Your goal — For this exercise, copy all the data exactly and include none of the pictures.

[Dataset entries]
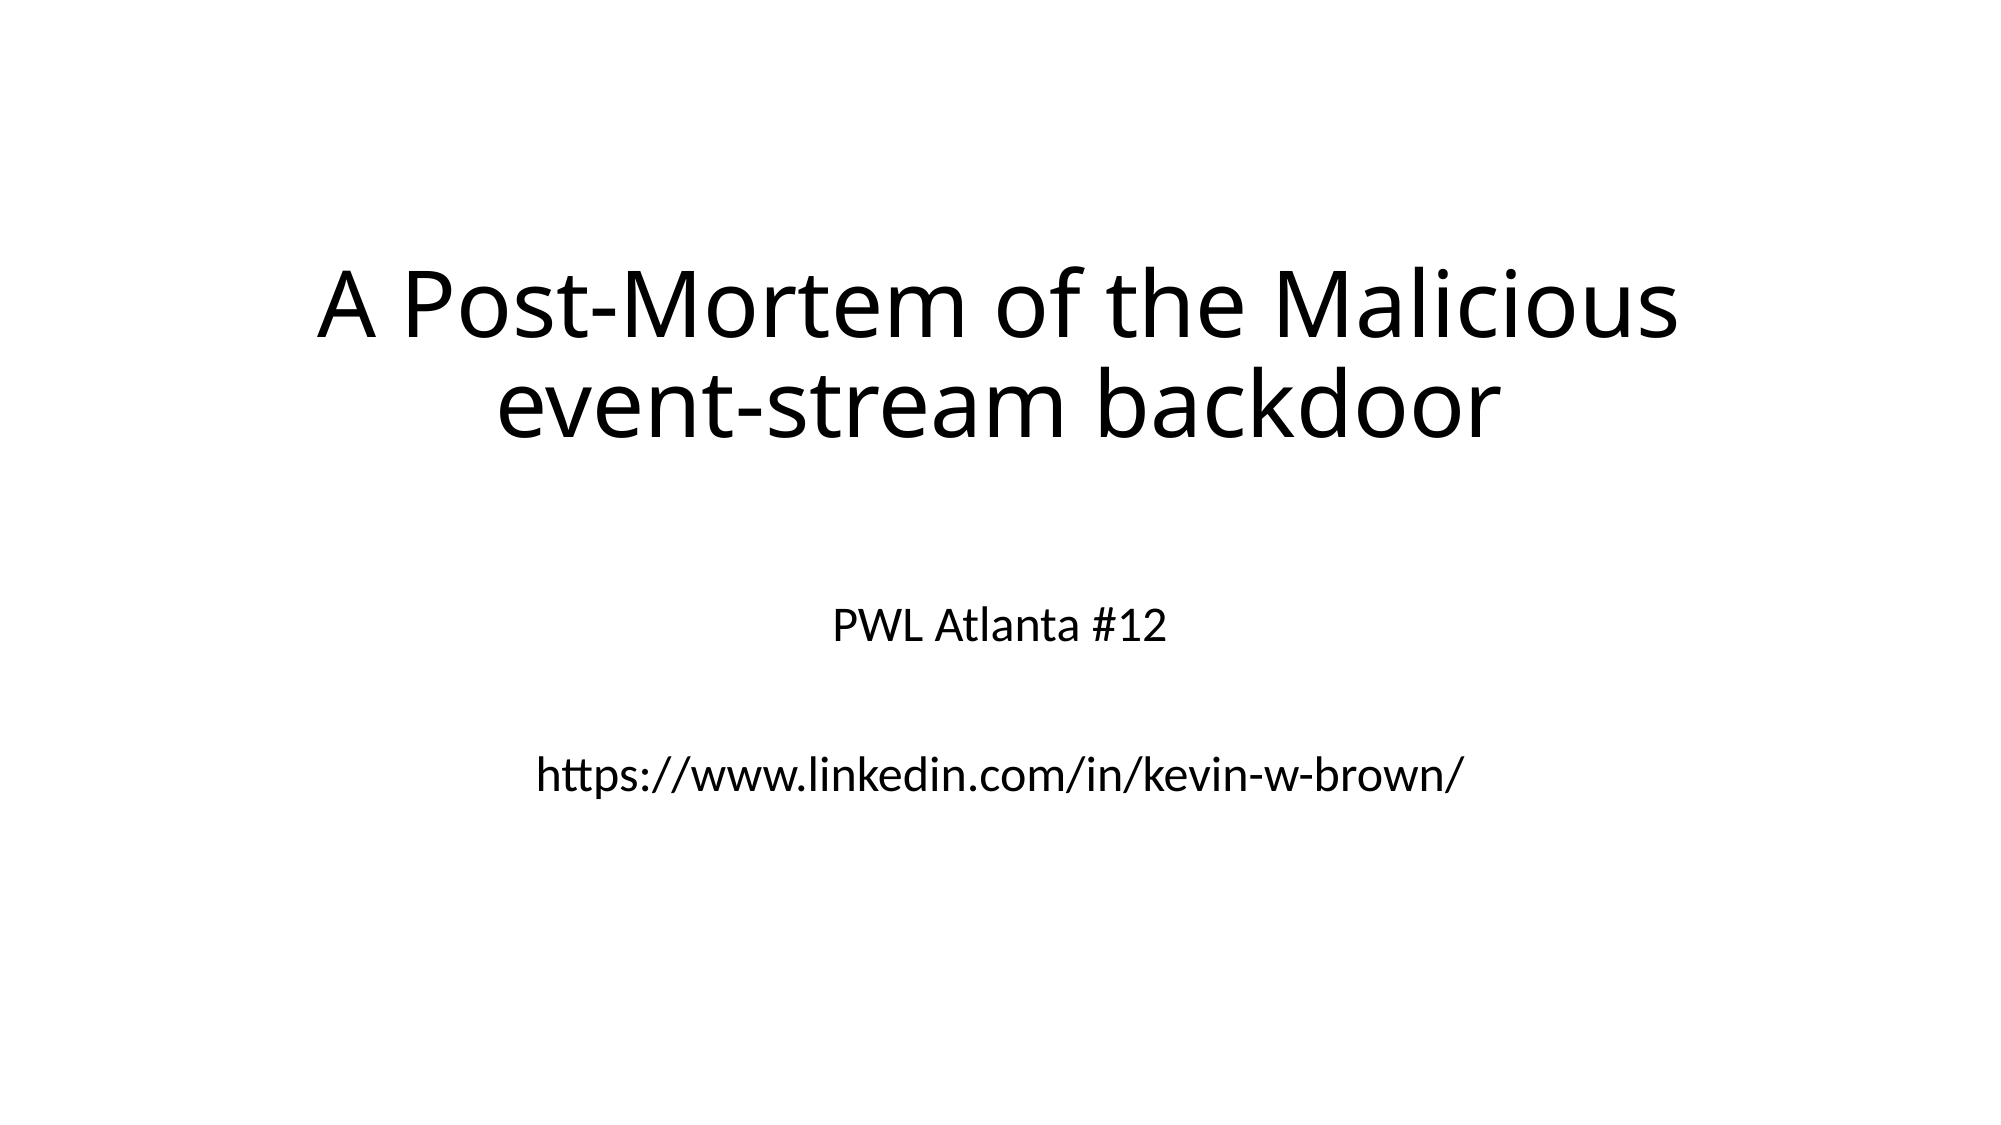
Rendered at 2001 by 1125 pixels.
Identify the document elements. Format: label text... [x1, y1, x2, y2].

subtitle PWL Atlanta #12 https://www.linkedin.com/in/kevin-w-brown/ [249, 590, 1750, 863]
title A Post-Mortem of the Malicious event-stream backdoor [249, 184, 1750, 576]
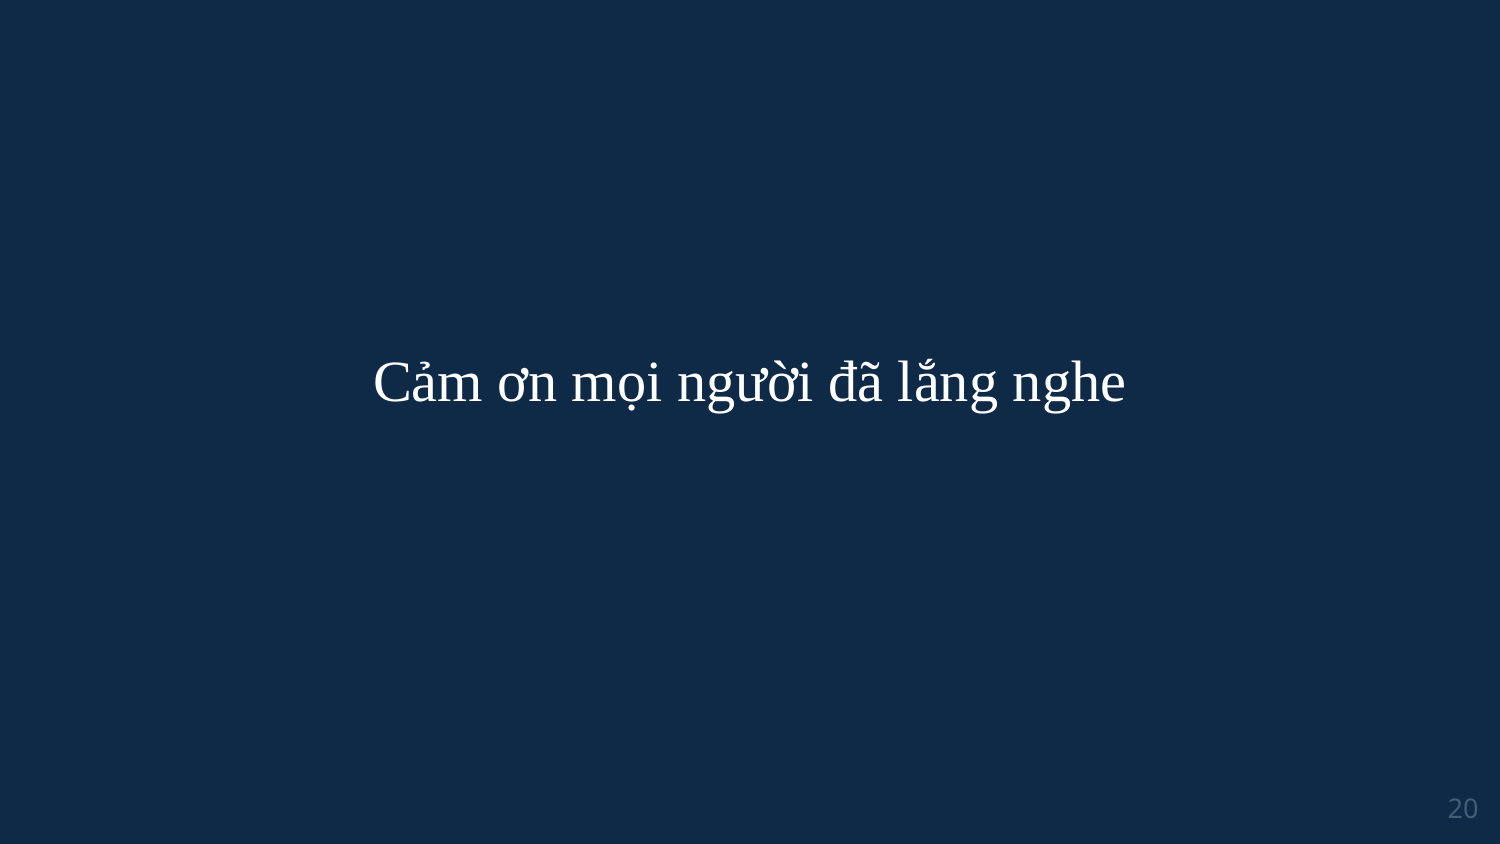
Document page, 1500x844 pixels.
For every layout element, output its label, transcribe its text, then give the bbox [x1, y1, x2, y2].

Response for this exercise —
Rendered at 2001 by 1125 pixels.
Identify the document elements. Format: label text... [x1, y1, x2, y2].

subtitle PWL Atlanta #12 https://www.linkedin.com/in/kevin-w-brown/ [249, 590, 1750, 863]
title A Post-Mortem of the Malicious event-stream backdoor [249, 184, 1750, 576]
Document page, 1500x844 pixels.
For every layout element, output its label, transcribe its text, then give the bbox [x1, y1, x2, y2].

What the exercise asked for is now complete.